◆ **Directions for this task**
Write out every line from the listing below where the string "Anchorage" is found.

◆ **Records shown**
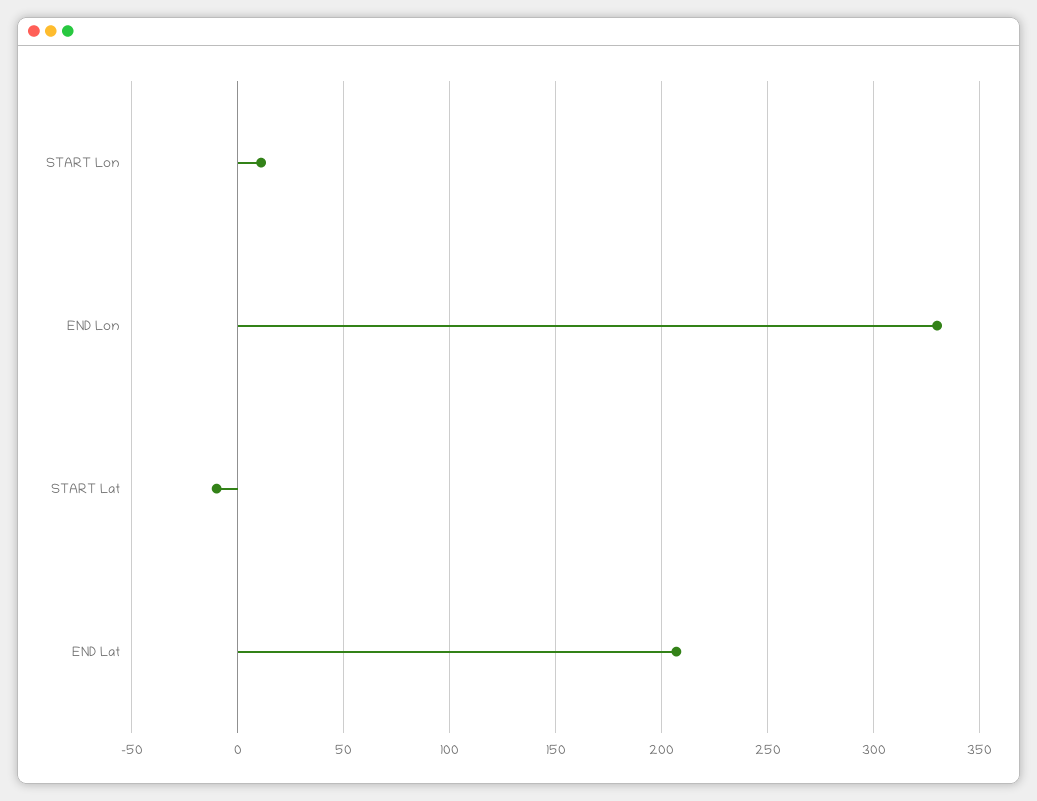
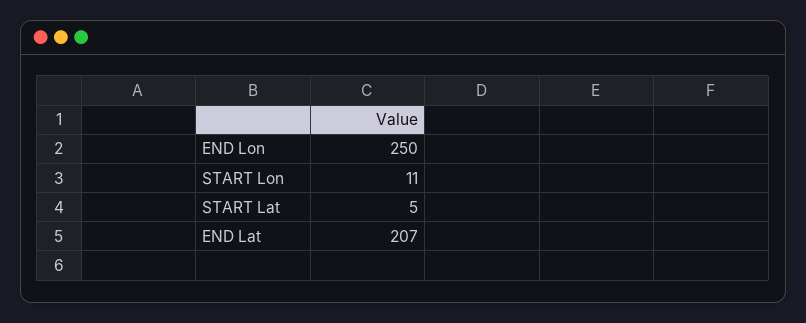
  {
    "START Lon": 11,
-   "END Lon": 330,
+   "END Lon": 250,
-   "START Lat": -10,
+   "START Lat": 5,
    "END Lat": 207
  }

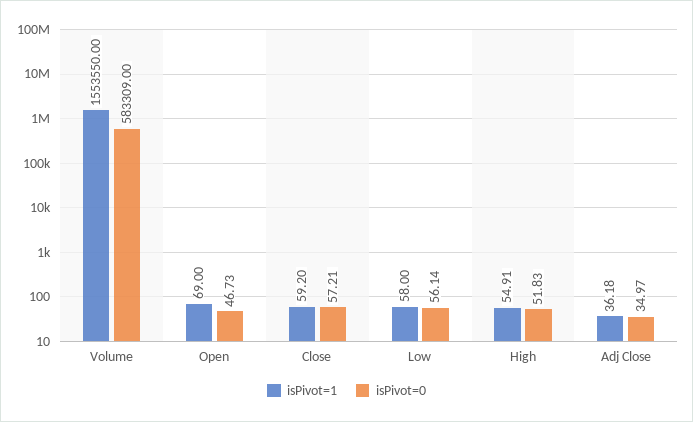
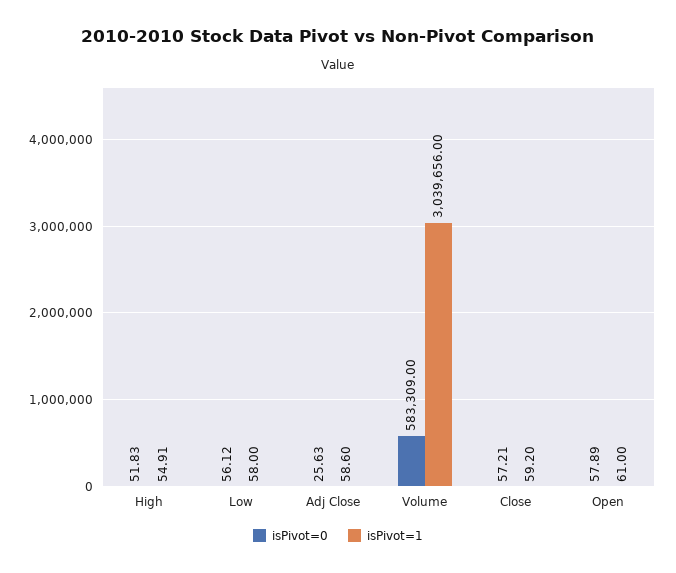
  {
    "isPivot=1": {
-     "Volume": 1553550,
+     "Volume": 3039656,
-     "Open": 69,
+     "Open": 61,
      "Close": 59.2,
      "Low": 58,
      "High": 54.91,
-     "Adj Close": 36.18
+     "Adj Close": 58.6
    },
    "isPivot=0": {
      "Volume": 583309,
-     "Open": 46.73,
+     "Open": 57.89,
      "Close": 57.21,
-     "Low": 56.14,
+     "Low": 56.12,
      "High": 51.83,
-     "Adj Close": 34.97
+     "Adj Close": 25.63
    }
  }

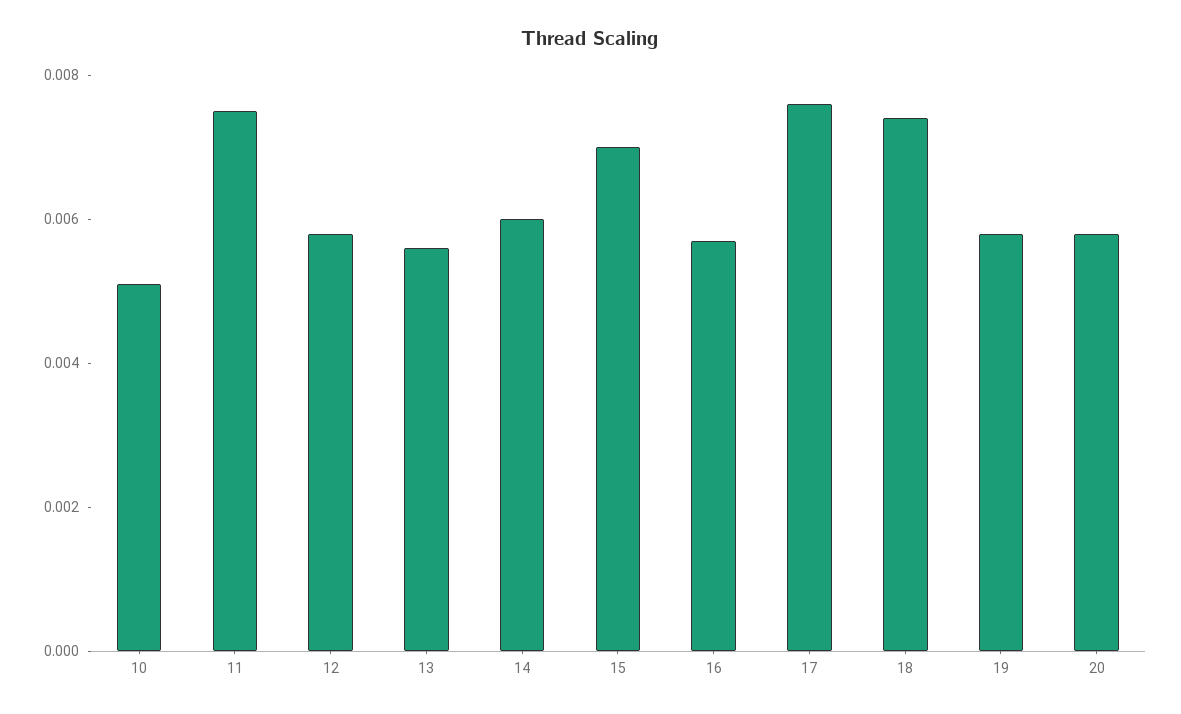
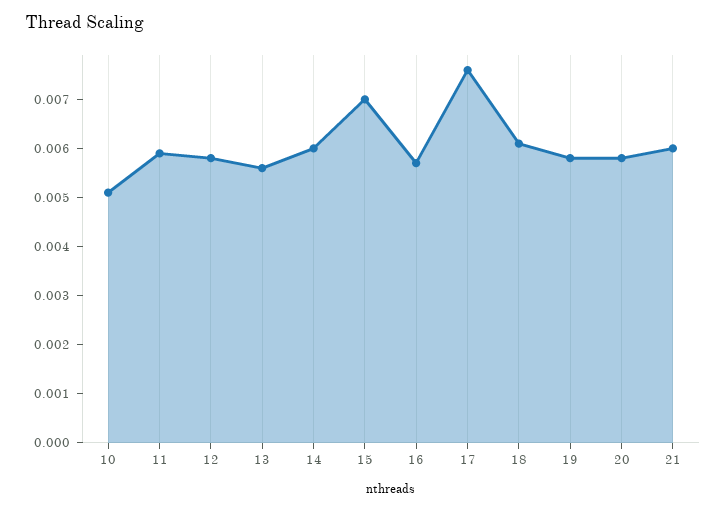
  {
    "10": 0.005,
-   "11": 0.0075,
+   "11": 0.006,
    "12": 0.006,
    "13": 0.0055,
    "14": 0.006,
    "15": 0.007,
    "16": 0.0055,
    "17": 0.0075,
-   "18": 0.0075,
+   "18": 0.006,
    "19": 0.006,
-   "20": 0.006
+   "20": 0.006,
+   "21": 0.006
  }

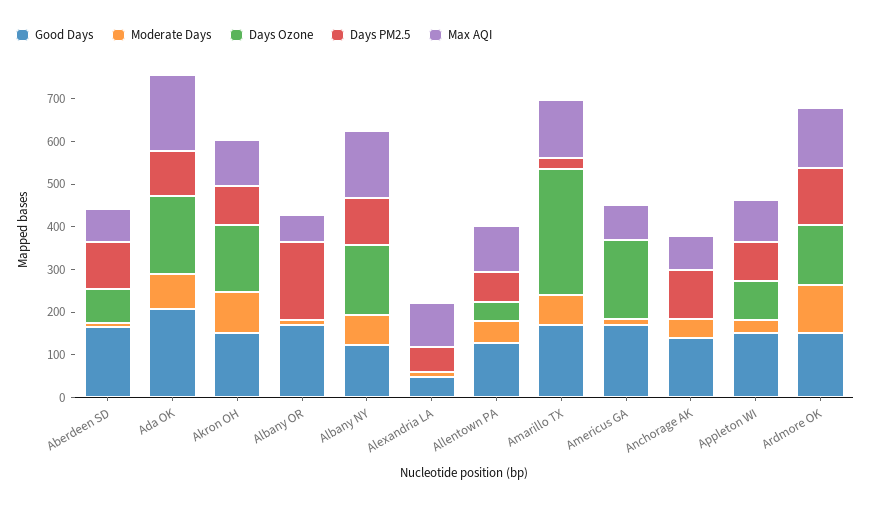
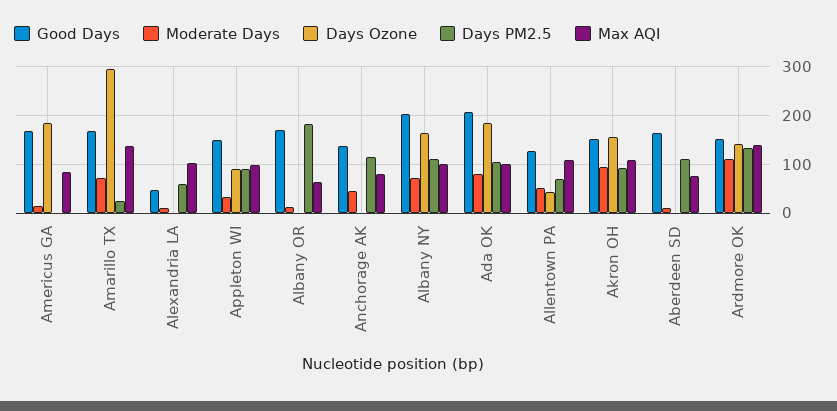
  {
    "Good Days": {
      "Aberdeen SD": 160,
      "Ada OK": 200,
      "Akron OH": 160,
      "Albany OR": 180,
-     "Albany NY": 120,
+     "Albany NY": 200,
      "Alexandria LA": 40,
      "Allentown PA": 120,
      "Amarillo TX": 160,
      "Americus GA": 160,
      "Anchorage AK": 140,
      "Appleton WI": 160,
      "Ardmore OK": 160
    },
    "Moderate Days": {
      "Aberdeen SD": 20,
      "Ada OK": 80,
      "Akron OH": 100,
      "Albany OR": 20,
      "Albany NY": 80,
      "Alexandria LA": 20,
      "Allentown PA": 60,
      "Amarillo TX": 80,
      "Americus GA": 20,
      "Anchorage AK": 40,
      "Appleton WI": 40,
      "Ardmore OK": 120
    },
    "Days Ozone": {
-     "Aberdeen SD": 80,
+     "Aberdeen SD": 0,
      "Ada OK": 180,
      "Akron OH": 160,
      "Albany OR": 0,
      "Albany NY": 160,
      "Alexandria LA": 0,
      "Allentown PA": 40,
      "Amarillo TX": 300,
      "Americus GA": 180,
      "Anchorage AK": 0,
      "Appleton WI": 100,
      "Ardmore OK": 140
    },
    "Days PM2.5": {
      "Aberdeen SD": 120,
      "Ada OK": 100,
      "Akron OH": 100,
      "Albany OR": 180,
      "Albany NY": 120,
      "Alexandria LA": 60,
      "Allentown PA": 80,
      "Amarillo TX": 20,
      "Americus GA": 0,
      "Anchorage AK": 120,
      "Appleton WI": 100,
      "Ardmore OK": 140
    },
    "Max AQI": {
      "Aberdeen SD": 80,
-     "Ada OK": 180,
+     "Ada OK": 100,
      "Akron OH": 100,
      "Albany OR": 60,
-     "Albany NY": 160,
+     "Albany NY": 100,
      "Alexandria LA": 100,
      "Allentown PA": 100,
      "Amarillo TX": 140,
      "Americus GA": 80,
      "Anchorage AK": 80,
      "Appleton WI": 100,
      "Ardmore OK": 140
    }
  }

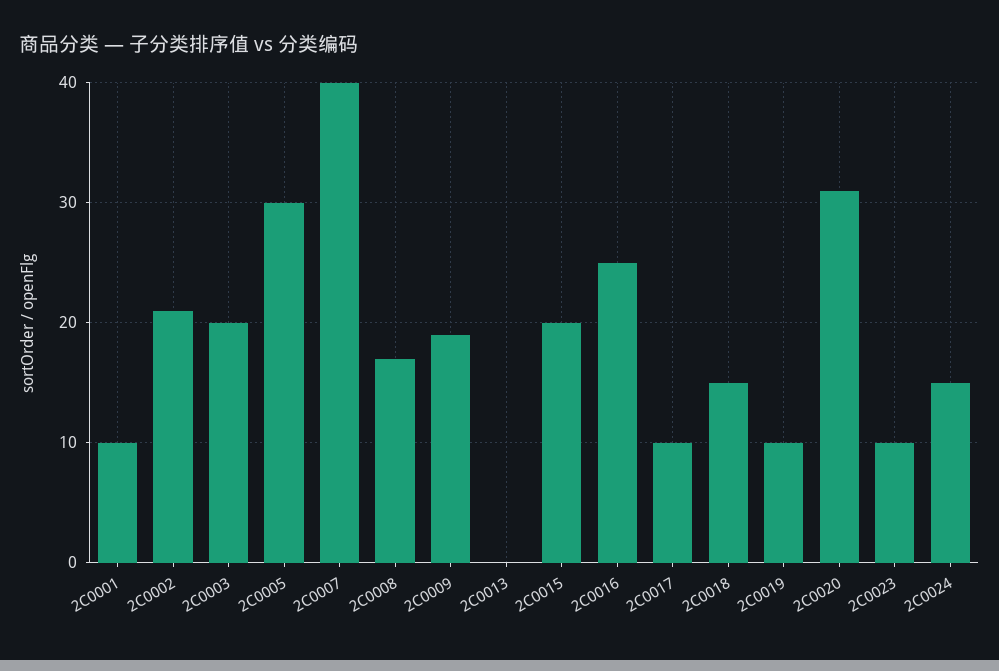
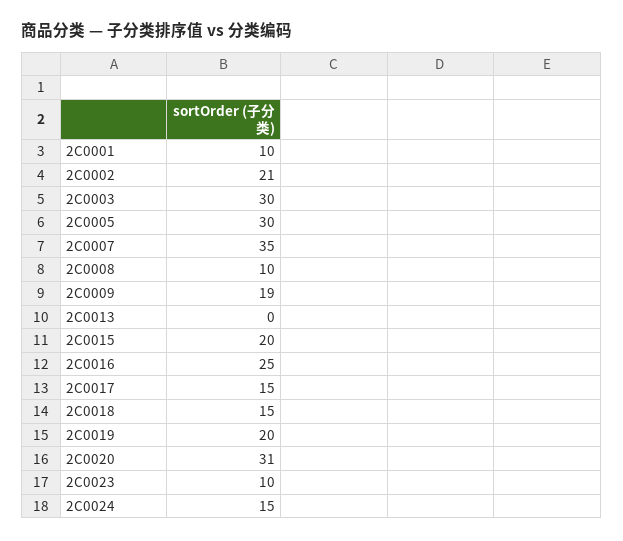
  {
    "2C0001": 10,
    "2C0002": 21,
-   "2C0003": 20,
+   "2C0003": 30,
    "2C0005": 30,
-   "2C0007": 40,
+   "2C0007": 35,
-   "2C0008": 17,
+   "2C0008": 10,
    "2C0009": 19,
    "2C0013": 0,
    "2C0015": 20,
    "2C0016": 25,
-   "2C0017": 10,
+   "2C0017": 15,
    "2C0018": 15,
-   "2C0019": 10,
+   "2C0019": 20,
    "2C0020": 31,
    "2C0023": 10,
    "2C0024": 15
  }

◆ **Solution below**
      "Anchorage AK": 140,
      "Anchorage AK": 40,
      "Anchorage AK": 0,
      "Anchorage AK": 120,
      "Anchorage AK": 80,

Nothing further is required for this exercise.